● **What this task involves**:
Extend the forum thread on GCI Turf tall fescue seed, picking up right after its final sentence.

# GCI Turf Tall Fescue Seed



## scz71864

Pete's got his variety of TTTF out for sale now. $114 for 50lbs. I just purchased a bag and I'm really looking forward to putting it out in a few weeks. I'll post some pictures of my results on a week to week basis after I plant.


----------



## g-man

Could you post a picture of what the cultivars are and the weed %?


----------



## Suburban Jungle Life

My bag didn't have an analysis label...


----------



## g-man

Is that legal? to sell without an analysis label? I think it was federal law.


----------



## probasestealer

Suburban Jungle Life said:


> My bag didn't have an analysis label...


I don't think you can NOT provide a label.. I'd call Pete..


----------



## Budstl

Here is what is on his site.
https://www.gciturfacademy.com/product/gci-premium-turf-type-fescue-blend-50-lb/

Rendition, escalade, and falcon 3 are the varieties.


----------



## Guest

I'm just guessing he doesn't want you to know what he chose for his blend but not sure why it would matter. I follow his YouTube channel and he seems pretty stand up.
Maybe a call to find out would work.


----------



## scz71864

Rendition Falcon and Escalade are the varieties. 90% germination rate. I'll see if I can get him to post the label.


----------



## erickdaniels

How much is shipping?


----------



## social port

I've heard him mention that he has tested numerous cultivars over the years to see which perform best for him in NC. That mix represents the best performers for him.


----------



## Miggity

Shipping is free, 0.00% Weed seed, 0.00% Other crop


----------



## probasestealer

social port said:


> I've heard him mention that he has tested numerous cultivars over the years to see which perform best for him in NC. That mix represents the best performers for him.


That's what he can get cheapish and make a profit. Nothing wrong with those cultivars but bullseye, Cochise, ls200, etc I think are better cultivars. But you will pay more with shipping from Hogan, Pawnee, etc.
But honestly I'm not sure it makes too much of a difference.
I'm not far from him in Winston, bluegrass does well for me, I would expect him to start to blend with bluegrass, but he loves him some fescue. /Rant


----------



## social port

probasestealer said:


> social port said:
> 
> 
> 
> I've heard him mention that he has tested numerous cultivars over the years to see which perform best for him in NC. That mix represents the best performers for him.
> 
> 
> 
> That's what he can get cheapish and make a profit. Nothing wrong with those cultivars but bullseye, Cochise, ls200, etc I think are better cultivars. But you will pay more with shipping from Hogan, Pawnee, etc.

● **Information shown**:

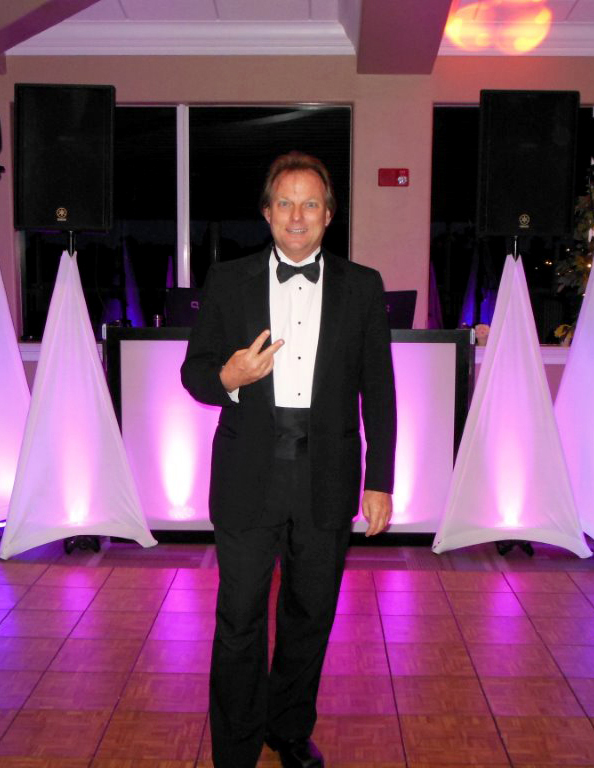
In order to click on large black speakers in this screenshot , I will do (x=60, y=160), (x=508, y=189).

● **Task result**:
> But honestly I'm not sure it makes too much of a difference.
> I'm not far from him in Winston, bluegrass does well for me, I would expect him to start to blend with bluegrass, but he loves him some fescue. /Rant
Click to expand...

As far as I know, he doesn't mention the issue of cost in his selection of seed. His approach has always been: I don't care how much work is involved; I don't care about cost; I want the best possible turf. 
That would lead me to think that he was open to considering all players - and we are looking at the final class.
But I think you make a good point here. I know that I would prefer to buy the cultivars you mention over alternatives (heck, I grow ls1200 and Cochise iv).
Also agree with you re bluegrass. I think it may be called bluegrass transition zone bias. I've had expert seed distributors tell me that KBG won't make it down here; yet, we know things to be otherwise.


----------



## Green

firefighter11 said:


> I'm just guessing he doesn't want you to know what he chose for his blend but not sure why it would matter. I follow his YouTube channel and he seems pretty stand up.
> Maybe a call to find out would work.


Email. He said people from online are calling his business line and tying it up lately, and he can't run his business properly due to it. He now has to hide his number on his shirt in recent videos.

Falcon 3 is supposed to be very well regarded among pros. Never heard of the others, but I'm sure they must be too. It's probably a blend that works really well in his part of NC.

Is that what his lawn is in terms of cultivars, too?


----------



## social port

@Green yes, his home lawn is comprised of the above-mentioned cultivars.


----------



## Green

social port said:


> @Green yes, his home lawn is comprised of the above-mentioned cultivars.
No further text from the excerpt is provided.